Task item: How many lines in these entries contain the string "null"? Reply with the number alone.

Records to process:
============================================================

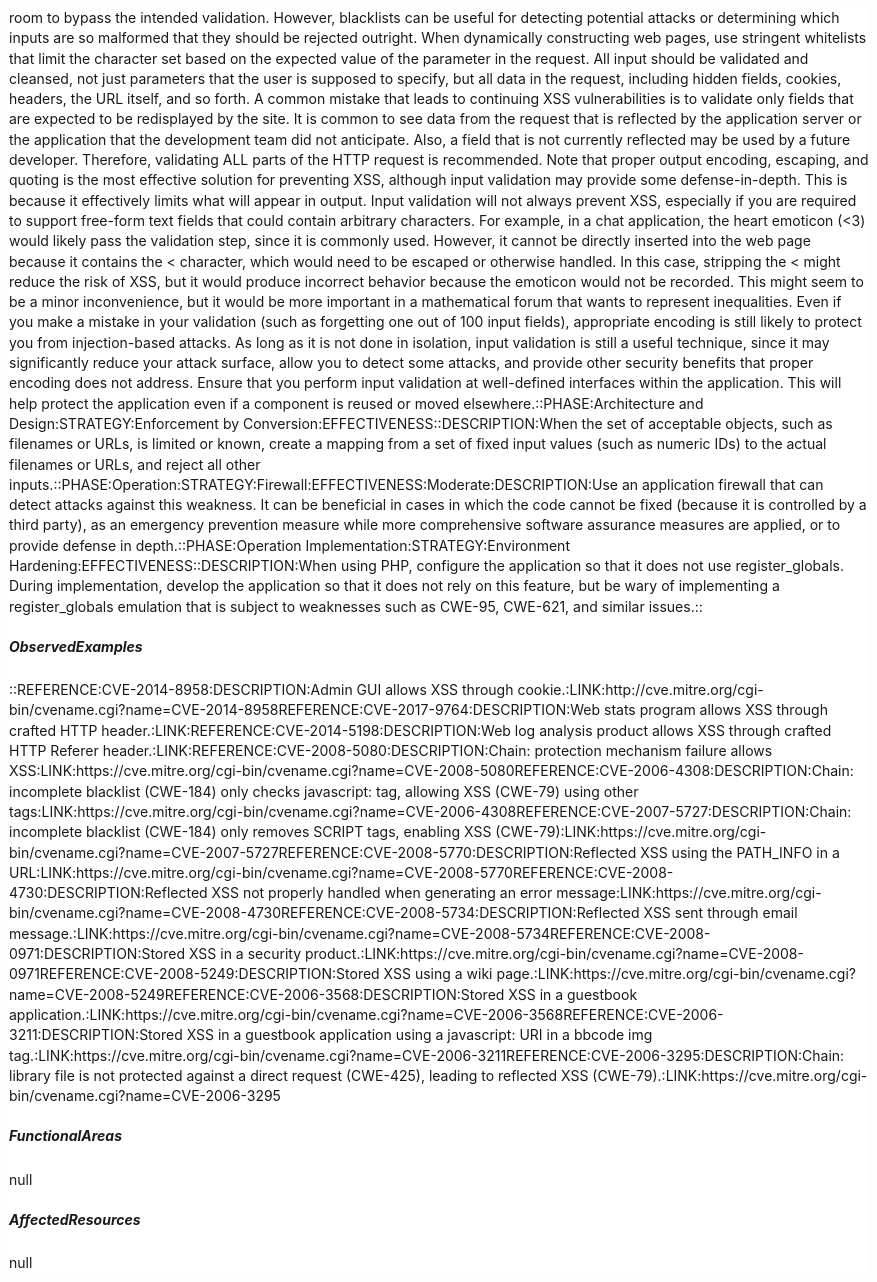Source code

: room to bypass the intended validation. However, blacklists can be useful for detecting potential attacks or determining which inputs are so malformed that they should be rejected outright. When dynamically constructing web pages, use stringent whitelists that limit the character set based on the expected value of the parameter in the request. All input should be validated and cleansed, not just parameters that the user is supposed to specify, but all data in the request, including hidden fields, cookies, headers, the URL itself, and so forth. A common mistake that leads to continuing XSS vulnerabilities is to validate only fields that are expected to be redisplayed by the site. It is common to see data from the request that is reflected by the application server or the application that the development team did not anticipate. Also, a field that is not currently reflected may be used by a future developer. Therefore, validating ALL parts of the HTTP request is recommended. Note that proper output encoding, escaping, and quoting is the most effective solution for preventing XSS, although input validation may provide some defense-in-depth. This is because it effectively limits what will appear in output. Input validation will not always prevent XSS, especially if you are required to support free-form text fields that could contain arbitrary characters. For example, in a chat application, the heart emoticon (<3) would likely pass the validation step, since it is commonly used. However, it cannot be directly inserted into the web page because it contains the < character, which would need to be escaped or otherwise handled. In this case, stripping the < might reduce the risk of XSS, but it would produce incorrect behavior because the emoticon would not be recorded. This might seem to be a minor inconvenience, but it would be more important in a mathematical forum that wants to represent inequalities. Even if you make a mistake in your validation (such as forgetting one out of 100 input fields), appropriate encoding is still likely to protect you from injection-based attacks. As long as it is not done in isolation, input validation is still a useful technique, since it may significantly reduce your attack surface, allow you to detect some attacks, and provide other security benefits that proper encoding does not address. Ensure that you perform input validation at well-defined interfaces within the application. This will help protect the application even if a component is reused or moved elsewhere.::PHASE:Architecture and Design:STRATEGY:Enforcement by Conversion:EFFECTIVENESS::DESCRIPTION:When the set of acceptable objects, such as filenames or URLs, is limited or known, create a mapping from a set of fixed input values (such as numeric IDs) to the actual filenames or URLs, and reject all other inputs.::PHASE:Operation:STRATEGY:Firewall:EFFECTIVENESS:Moderate:DESCRIPTION:Use an application firewall that can detect attacks against this weakness. It can be beneficial in cases in which the code cannot be fixed (because it is controlled by a third party), as an emergency prevention measure while more comprehensive software assurance measures are applied, or to provide defense in depth.::PHASE:Operation Implementation:STRATEGY:Environment Hardening:EFFECTIVENESS::DESCRIPTION:When using PHP, configure the application so that it does not use register_globals. During implementation, develop the application so that it does not rely on this feature, but be wary of implementing a register_globals emulation that is subject to weaknesses such as CWE-95, CWE-621, and similar issues.::
<h5>ObservedExamples</h5>::REFERENCE:CVE-2014-8958:DESCRIPTION:Admin GUI allows XSS through cookie.:LINK:http://cve.mitre.org/cgi-bin/cvename.cgi?name=CVE-2014-8958REFERENCE:CVE-2017-9764:DESCRIPTION:Web stats program allows XSS through crafted HTTP header.:LINK:REFERENCE:CVE-2014-5198:DESCRIPTION:Web log analysis product allows XSS through crafted HTTP Referer header.:LINK:REFERENCE:CVE-2008-5080:DESCRIPTION:Chain: protection mechanism failure allows XSS:LINK:https://cve.mitre.org/cgi-bin/cvename.cgi?name=CVE-2008-5080REFERENCE:CVE-2006-4308:DESCRIPTION:Chain: incomplete blacklist (CWE-184) only checks javascript: tag, allowing XSS (CWE-79) using other tags:LINK:https://cve.mitre.org/cgi-bin/cvename.cgi?name=CVE-2006-4308REFERENCE:CVE-2007-5727:DESCRIPTION:Chain: incomplete blacklist (CWE-184) only removes SCRIPT tags, enabling XSS (CWE-79):LINK:https://cve.mitre.org/cgi-bin/cvename.cgi?name=CVE-2007-5727REFERENCE:CVE-2008-5770:DESCRIPTION:Reflected XSS using the PATH_INFO in a URL:LINK:https://cve.mitre.org/cgi-bin/cvename.cgi?name=CVE-2008-5770REFERENCE:CVE-2008-4730:DESCRIPTION:Reflected XSS not properly handled when generating an error message:LINK:https://cve.mitre.org/cgi-bin/cvename.cgi?name=CVE-2008-4730REFERENCE:CVE-2008-5734:DESCRIPTION:Reflected XSS sent through email message.:LINK:https://cve.mitre.org/cgi-bin/cvename.cgi?name=CVE-2008-5734REFERENCE:CVE-2008-0971:DESCRIPTION:Stored XSS in a security product.:LINK:https://cve.mitre.org/cgi-bin/cvename.cgi?name=CVE-2008-0971REFERENCE:CVE-2008-5249:DESCRIPTION:Stored XSS using a wiki page.:LINK:https://cve.mitre.org/cgi-bin/cvename.cgi?name=CVE-2008-5249REFERENCE:CVE-2006-3568:DESCRIPTION:Stored XSS in a guestbook application.:LINK:https://cve.mitre.org/cgi-bin/cvename.cgi?name=CVE-2006-3568REFERENCE:CVE-2006-3211:DESCRIPTION:Stored XSS in a guestbook application using a javascript: URI in a bbcode img tag.:LINK:https://cve.mitre.org/cgi-bin/cvename.cgi?name=CVE-2006-3211REFERENCE:CVE-2006-3295:DESCRIPTION:Chain: library file is not protected against a direct request (CWE-425), leading to reflected XSS (CWE-79).:LINK:https://cve.mitre.org/cgi-bin/cvename.cgi?name=CVE-2006-3295
<h5>FunctionalAreas</h5>null
<h5>AffectedResources</h5>null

============================================================

Result of this exercise: 2